Ich habe mich natürlich gefreut, diesen ersten Kurs über geschlechtersensible Medizin in Georgien halten zu dürfen, der zum Ziel hatte, damit ein neues Modul in die Pflichtlehre des internationalen Medizinstudiengangs dieser staatlich anerkannten Privatuniversität zu implementieren. Namenspatron der Uni war übrigens der georgische Schriftsteller Grigol Robakidse, der von 1931 bis 1962 im Exil in Deutschland und der Schweiz lebte.

Der Kurs wurde auf Englisch via Zoom - an zwei Samstagen jeweils sechs Stunden - abgehalten und umfasste insgesamt 28 Semesterwochenstunden. Neben einem Vortrag mussten die Studierenden noch eine schriftliche Multiple-Choice-Prüfung am Ende des Kurses ablegen.

Die Kursmaterialien hatte ich gleich mitgeliefert – sie stammten zum größten Teil von der englischen Version unserer Münsteraner online-Plattform GenderMed-Wiki:
https://gendermedwiki.uni-muenster.de/mediawiki_en/index.php/Welcome_to_GenderMed-Wiki 

Die Inhalte umfassten Grundlagen der geschlechtersensiblen Medizin ebenso wie Geschlechteraspekte z. B. bei Depression, Herzinfarkt, COVID-19 sowie in der Pharmakologie.

Insgesamt nahmen 24 indische Studierende an dem Modul teil. Und für unsere deutschen Verhältnisse inzwischen ungewöhnlich beim Medizinstudium: 70 Prozent von ihnen waren junge Männer. Die Teilnehmenden am internationalen Studiengang der Medizin kommen fast alle aus Indien.

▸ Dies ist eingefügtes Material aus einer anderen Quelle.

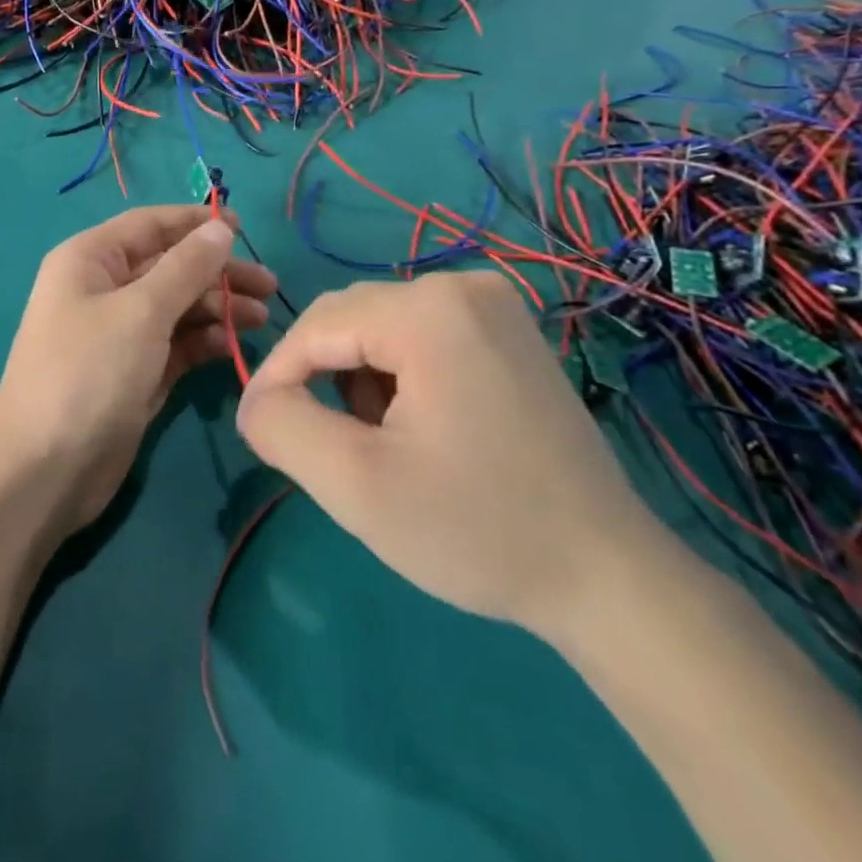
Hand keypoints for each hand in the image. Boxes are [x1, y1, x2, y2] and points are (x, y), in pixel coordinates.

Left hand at [0, 206, 277, 532]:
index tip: (243, 226)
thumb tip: (219, 228)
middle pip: (169, 266)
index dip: (195, 222)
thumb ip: (185, 268)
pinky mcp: (135, 372)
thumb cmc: (88, 373)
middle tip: (268, 286)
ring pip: (177, 306)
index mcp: (90, 260)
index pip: (149, 226)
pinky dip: (204, 340)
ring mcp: (120, 333)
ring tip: (261, 318)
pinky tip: (236, 343)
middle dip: (217, 272)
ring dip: (218, 308)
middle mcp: (103, 289)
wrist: (47, 470)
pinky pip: (176, 343)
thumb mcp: (140, 312)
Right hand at [234, 272, 664, 639]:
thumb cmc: (477, 529)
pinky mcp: (509, 328)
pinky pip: (420, 332)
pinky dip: (399, 373)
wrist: (607, 577)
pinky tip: (425, 427)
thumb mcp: (356, 485)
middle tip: (339, 449)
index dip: (277, 377)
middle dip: (326, 379)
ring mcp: (493, 302)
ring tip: (388, 443)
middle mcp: (462, 284)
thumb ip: (282, 427)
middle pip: (349, 319)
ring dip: (361, 378)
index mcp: (428, 309)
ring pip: (380, 326)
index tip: (266, 432)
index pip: (315, 326)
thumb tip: (255, 400)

Ich fragte mich zum Beginn natürlich auch: Wie unterscheidet sich die medizinische Lehre in Georgien und Deutschland?

Die Studierenden waren interessiert an diesem Thema, denn sie wählten dieses Modul freiwillig aus, aber ich merkte sehr schnell, dass die medizinische Lehre ganz anders als in Münster ist. Fast alles wird auswendig gelernt, meistens findet ein Frontalunterricht der Lehrenden statt, es gibt keinen Patientenkontakt und/oder Famulaturen (was an der Sprachbarriere liegt) und eigenständiges Arbeiten oder Referate zu halten ist sehr ungewohnt. Entsprechend musste ich mein aus Münster bewährtes didaktisches Konzept mehrfach umstricken, viel improvisieren und andere Schwerpunkte legen. Insgesamt stellte ich zudem fest, dass auch ein Unterricht via Zoom nur bedingt geeignet ist, weil das die Interaktion mit den Studierenden erschwerte. Aber ich fand in der Summe die Diskussion spannend, da vieles dann in den indischen Kontext gestellt wurde. Durch meine langjährige Arbeit im Weltärztinnenbund bin ich damit auch etwas vertraut.

Es könnte möglich sein, dass es eine Fortsetzung dieses Kurses gibt, da ich bereits auch angefragt wurde, zum Thema Häusliche Gewalt zu unterrichten. Gerade für Indien ist diese Problematik ja hochbrisant. Viele Lehrmaterialien liegen bereits durch die online-Lehrplattform zur häuslichen Gewalt des EU Projekts IMPRODOVA vor, ich könnte beide Kurse dann in einer Woche anbieten. Aber für die zweite Auflage möchte ich warten, bis das wieder in Präsenz möglich ist. Tiflis, uralt, mit illustrer Geschichte und vielfältiger Architektur, ist auf jeden Fall eine Reise wert!